═══ DATA FOR ANALYSIS ═══

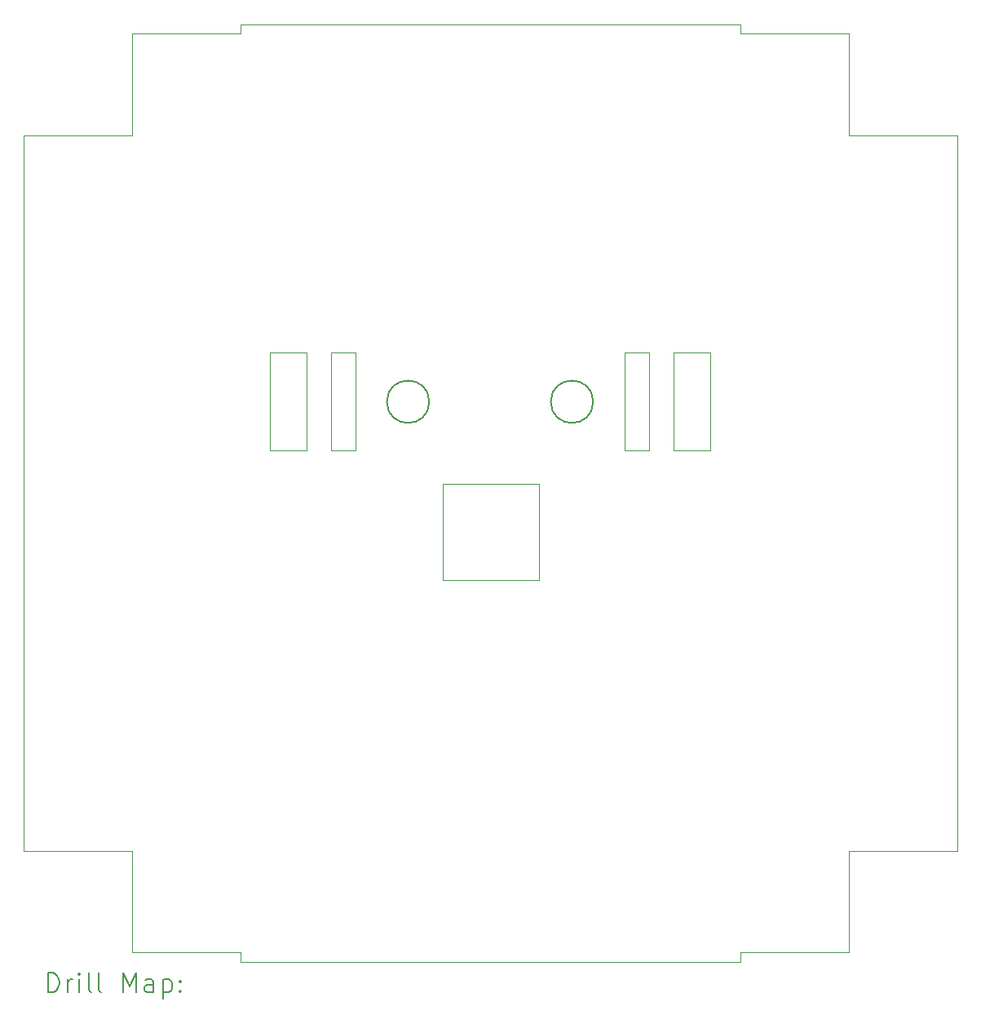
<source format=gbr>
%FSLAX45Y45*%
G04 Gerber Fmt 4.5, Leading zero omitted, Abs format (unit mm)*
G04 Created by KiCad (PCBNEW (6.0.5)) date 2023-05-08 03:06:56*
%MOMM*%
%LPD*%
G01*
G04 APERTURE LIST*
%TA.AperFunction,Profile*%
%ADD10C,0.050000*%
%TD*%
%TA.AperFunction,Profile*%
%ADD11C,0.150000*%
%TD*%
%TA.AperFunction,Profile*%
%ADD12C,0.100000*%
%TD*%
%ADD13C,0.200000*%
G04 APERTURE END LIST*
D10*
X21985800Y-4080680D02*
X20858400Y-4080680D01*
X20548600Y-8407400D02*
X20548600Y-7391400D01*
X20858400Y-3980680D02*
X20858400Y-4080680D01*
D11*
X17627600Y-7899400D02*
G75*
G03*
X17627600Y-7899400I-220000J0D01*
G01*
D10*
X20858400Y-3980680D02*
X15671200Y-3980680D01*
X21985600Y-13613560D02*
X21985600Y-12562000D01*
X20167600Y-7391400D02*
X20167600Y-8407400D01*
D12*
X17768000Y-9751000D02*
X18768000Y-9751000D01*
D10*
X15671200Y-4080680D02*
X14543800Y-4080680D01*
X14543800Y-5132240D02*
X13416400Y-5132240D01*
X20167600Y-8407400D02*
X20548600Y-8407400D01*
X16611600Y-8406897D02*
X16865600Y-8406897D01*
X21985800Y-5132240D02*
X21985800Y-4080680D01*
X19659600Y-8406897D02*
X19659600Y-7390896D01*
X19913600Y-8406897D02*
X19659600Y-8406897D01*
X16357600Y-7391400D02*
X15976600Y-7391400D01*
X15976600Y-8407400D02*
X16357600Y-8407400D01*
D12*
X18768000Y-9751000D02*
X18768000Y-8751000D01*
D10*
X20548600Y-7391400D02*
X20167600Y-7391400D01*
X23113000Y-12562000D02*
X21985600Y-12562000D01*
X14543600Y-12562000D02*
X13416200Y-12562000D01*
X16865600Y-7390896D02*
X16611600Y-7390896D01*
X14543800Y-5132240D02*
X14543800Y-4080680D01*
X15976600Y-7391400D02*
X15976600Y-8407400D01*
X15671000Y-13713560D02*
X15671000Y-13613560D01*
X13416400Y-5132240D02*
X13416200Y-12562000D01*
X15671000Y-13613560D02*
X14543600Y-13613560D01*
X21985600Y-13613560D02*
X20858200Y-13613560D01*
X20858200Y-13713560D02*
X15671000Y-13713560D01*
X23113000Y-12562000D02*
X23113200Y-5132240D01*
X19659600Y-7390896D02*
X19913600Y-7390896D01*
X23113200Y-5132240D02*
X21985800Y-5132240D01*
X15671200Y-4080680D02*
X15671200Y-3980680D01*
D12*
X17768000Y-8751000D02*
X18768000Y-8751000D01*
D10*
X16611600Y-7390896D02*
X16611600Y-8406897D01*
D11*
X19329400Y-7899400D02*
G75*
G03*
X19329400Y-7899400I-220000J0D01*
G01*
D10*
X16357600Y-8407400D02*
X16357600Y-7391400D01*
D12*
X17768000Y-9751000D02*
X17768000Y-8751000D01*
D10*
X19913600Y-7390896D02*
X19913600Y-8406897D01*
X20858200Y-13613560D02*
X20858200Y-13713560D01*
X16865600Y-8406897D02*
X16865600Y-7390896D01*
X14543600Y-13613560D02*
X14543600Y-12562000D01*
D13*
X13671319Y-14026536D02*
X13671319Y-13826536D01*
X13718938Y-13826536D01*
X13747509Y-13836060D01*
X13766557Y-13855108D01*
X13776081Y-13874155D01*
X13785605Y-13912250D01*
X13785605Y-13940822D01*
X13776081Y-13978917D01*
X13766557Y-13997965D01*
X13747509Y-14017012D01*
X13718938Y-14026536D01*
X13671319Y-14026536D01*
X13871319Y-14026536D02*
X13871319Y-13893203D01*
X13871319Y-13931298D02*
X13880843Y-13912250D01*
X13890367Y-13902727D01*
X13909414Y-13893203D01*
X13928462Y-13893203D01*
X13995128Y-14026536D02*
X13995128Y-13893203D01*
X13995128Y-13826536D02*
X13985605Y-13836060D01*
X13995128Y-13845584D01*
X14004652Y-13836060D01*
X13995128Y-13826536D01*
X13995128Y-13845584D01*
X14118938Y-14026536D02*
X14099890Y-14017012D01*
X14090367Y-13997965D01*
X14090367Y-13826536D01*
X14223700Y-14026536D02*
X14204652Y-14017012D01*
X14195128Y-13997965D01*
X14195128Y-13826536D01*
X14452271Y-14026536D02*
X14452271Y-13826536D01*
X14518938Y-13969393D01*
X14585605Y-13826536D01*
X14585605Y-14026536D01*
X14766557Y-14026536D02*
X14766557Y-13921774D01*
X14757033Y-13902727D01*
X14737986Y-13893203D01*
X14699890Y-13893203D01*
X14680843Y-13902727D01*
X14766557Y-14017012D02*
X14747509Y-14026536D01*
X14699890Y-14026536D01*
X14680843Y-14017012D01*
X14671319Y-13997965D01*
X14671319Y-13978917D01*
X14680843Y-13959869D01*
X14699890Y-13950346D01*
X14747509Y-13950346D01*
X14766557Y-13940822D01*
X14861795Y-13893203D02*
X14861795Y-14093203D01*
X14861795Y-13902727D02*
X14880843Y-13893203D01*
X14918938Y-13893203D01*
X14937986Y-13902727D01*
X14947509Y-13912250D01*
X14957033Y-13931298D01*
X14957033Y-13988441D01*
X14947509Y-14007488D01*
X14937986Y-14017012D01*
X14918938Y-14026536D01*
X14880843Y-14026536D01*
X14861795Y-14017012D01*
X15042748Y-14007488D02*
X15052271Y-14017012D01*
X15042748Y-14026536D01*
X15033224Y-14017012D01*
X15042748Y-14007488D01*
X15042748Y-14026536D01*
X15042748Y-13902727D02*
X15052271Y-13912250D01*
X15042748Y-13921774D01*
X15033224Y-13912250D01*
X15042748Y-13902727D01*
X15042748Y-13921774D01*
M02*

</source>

═══

#### TASK TO COMPLETE
Retype exactly the lines of the data above that fall between the line with "G04 Gerber Fmt" and the line with "X19329400Y-7899400I-220000J0D01*", inclusive, and add nothing.

#### OUTPUT BELOW
G04 Gerber Fmt 4.5, Leading zero omitted, Abs format (unit mm)*
G04 Created by KiCad (PCBNEW (6.0.5)) date 2023-05-08 03:06:56*
%MOMM*%
%LPD*%
G01*
G04 APERTURE LIST*
%TA.AperFunction,Profile*%
%ADD10C,0.050000*%
%TD*%
%TA.AperFunction,Profile*%
%ADD11C,0.150000*%
%TD*%
%TA.AperFunction,Profile*%
%ADD12C,0.100000*%
%TD*%
%ADD13C,0.200000*%
G04 APERTURE END LIST*
D10*
X21985800Y-4080680D02*
X20858400Y-4080680D01*
X20548600Y-8407400D02*
X20548600Y-7391400D01*
X20858400Y-3980680D02*
X20858400Y-4080680D01*
D11*
X17627600Y-7899400D02*
G75*
G03*
X17627600Y-7899400I-220000J0D01*
G01*
D10*
X20858400Y-3980680D02*
X15671200Y-3980680D01*
X21985600Y-13613560D02*
X21985600Y-12562000D01*
X20167600Y-7391400D02*
X20167600Y-8407400D01*
D12*
X17768000Y-9751000D02*
X18768000Y-9751000D01*
D10*
X15671200Y-4080680D02*
X14543800Y-4080680D01*
X14543800Y-5132240D02*
X13416400Y-5132240D01*
X20167600Y-8407400D02*
X20548600Y-8407400D01*
X16611600Y-8406897D02*
X16865600Y-8406897D01*
X21985800Y-5132240D02*
X21985800Y-4080680D01*
X19659600Y-8406897D02*
X19659600Y-7390896D01*
X19913600Y-8406897D02*
X19659600Y-8406897D01*
X16357600Y-7391400D02*
X15976600Y-7391400D01*
X15976600Y-8407400D02*
X16357600Y-8407400D01*
D12*
X18768000Y-9751000D02*
X18768000Y-8751000D01*
D10*
X20548600Y-7391400D02*
X20167600Y-7391400D01*
X23113000Y-12562000D02*
X21985600Y-12562000D01*
X14543600Y-12562000D02*
X13416200Y-12562000D01*
X16865600Y-7390896D02*
X16611600Y-7390896D01*
X14543800Y-5132240D02*
X14543800Y-4080680D01*
X15976600Y-7391400D02*
X15976600Y-8407400D01*
X15671000Y-13713560D02*
X15671000Y-13613560D01*
X13416400Y-5132240D02*
X13416200Y-12562000D01*
X15671000Y-13613560D02*
X14543600Y-13613560D01*
X21985600Y-13613560D02*
X20858200Y-13613560D01*
X20858200Y-13713560D02*
X15671000Y-13713560D01*
X23113000Y-12562000D02*
X23113200Y-5132240D01*
X19659600Y-7390896D02*
X19913600Y-7390896D01*
X23113200Y-5132240D02*
X21985800Y-5132240D01*
X15671200Y-4080680D02*
X15671200Y-3980680D01*
D12*
X17768000Y-8751000D02*
X18768000Y-8751000D01*
D10*
X16611600Y-7390896D02*
X16611600Y-8406897D01*
D11*
X19329400Y-7899400D02*
G75*
G03*
X19329400Y-7899400I-220000J0D01*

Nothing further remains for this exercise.